Either way, it’s time to take this nascent effort to the next level. The official U.S. position notwithstanding, the ministerial should not only reaffirm existing commitments among the remaining signatories but make new ones that would further strengthen Mission Innovation. Doing so would send an important signal that fellow travelers in the United States and elsewhere would likely follow.
Mission Innovation’s signatories didn’t just commit to doubling their funding for clean energy research, development, and demonstration (RD&D) within five years. They also agreed to collaborate more closely with one another and with private investors who can take new energy technologies to scale globally. That is why, to take one prominent example, Breakthrough Energy Ventures (BEV), a group of wealthy investors led by Bill Gates, has pledged more than $1 billion toward achieving the mission.
Moreover, while the Trump administration has officially withdrawn the American funding pledge for Mission Innovation, the U.S. Congress has rejected the administration’s proposed budget cuts for clean energy RD&D. In fact, it recently approved a 12 percent increase in RD&D spending for the U.S. Department of Energy in 2018 and is expected to increase funding in 2019 as well.
This U.S. commitment to energy RD&D should encourage other Mission Innovation member countries to follow through on their own commitments. The European Commission and several other signatories are already meeting their commitments, according to preliminary data.It’s also important that Mission Innovation members strengthen information sharing and improve reporting so that the world can track the initiative’s progress.
In addition to expanding the size of member countries’ energy RD&D programs, Mission Innovation seeks to improve their quality. It has, for instance, identified seven critical technology “innovation challenges” where public RD&D investment can have maximum impact—smart grids, off-grid access to electricity, carbon capture, sustainable biofuels, converting sunlight to fuels, clean energy materials, and low-carbon affordable heating and cooling. Member countries, including India, Canada, Mexico, China, and Italy, have hosted follow-on workshops to develop international RD&D roadmaps to address these challenges.
The United States has not yet sought to tackle all of these innovation challenges, despite having substantial domestic interests in addressing them.
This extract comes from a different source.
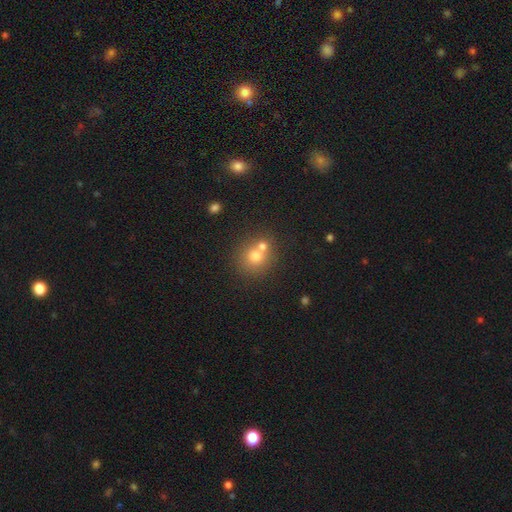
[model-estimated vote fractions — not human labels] smooth_or_featured: smooth (p=0.73) [alt: featured or disk p=0.14]
how_rounded: round (p=0.84) [alt: in between p=0.15]
merging: none (p=0.48) [alt: merger p=0.40]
But it is continuing to provide leadership in carbon capture, hosting an international workshop on the topic in Houston, Texas in September 2017 near the Petra Nova facility, the world’s largest coal-fired power plant that has been retrofitted with carbon-capture technology.
Member countries should build on this momentum and expand their efforts to address the innovation challenges.To do so, they will need to build up Mission Innovation’s small secretariat and provide more support from their own energy ministries.
The Trump administration’s opposition to the Paris agreement motivated thousands of U.S. companies, investors, institutions of higher education, and faith organizations to join the “We Are Still In” coalition. So while the administration has weakened public-private energy innovation partnerships at the federal level, they are thriving at the state and local levels, where authority for many areas of clean-energy policy, including electricity and transportation, happens to be vested in the United States.
Mission Innovation, for its part, also continues to move forward. It signed a cooperative agreement with the World Economic Forum (WEF) to “drive private sector involvement, public-private partnerships, and knowledge sharing around public-private research and technology development.” And BEV announced five technology focus areas to guide its investments.
But much more remains to be done. The WEF agreement focuses on only three of the seven innovation challenges. BEV is in the early stages of implementing its strategy investment strategy.
Mission Innovation should continue to seek out new private sector partners and opportunities for collaboration across all seven innovation challenges. Its member countries should ensure that their RD&D investments lead toward private-sector investment opportunities as they mature.
This week’s Third Mission Innovation Ministerial provides a great opportunity to reinvigorate global energy RD&D cooperation and accelerate clean energy innovation. Despite the Trump administration, the United States’ message from the sidelines is: We’re still in!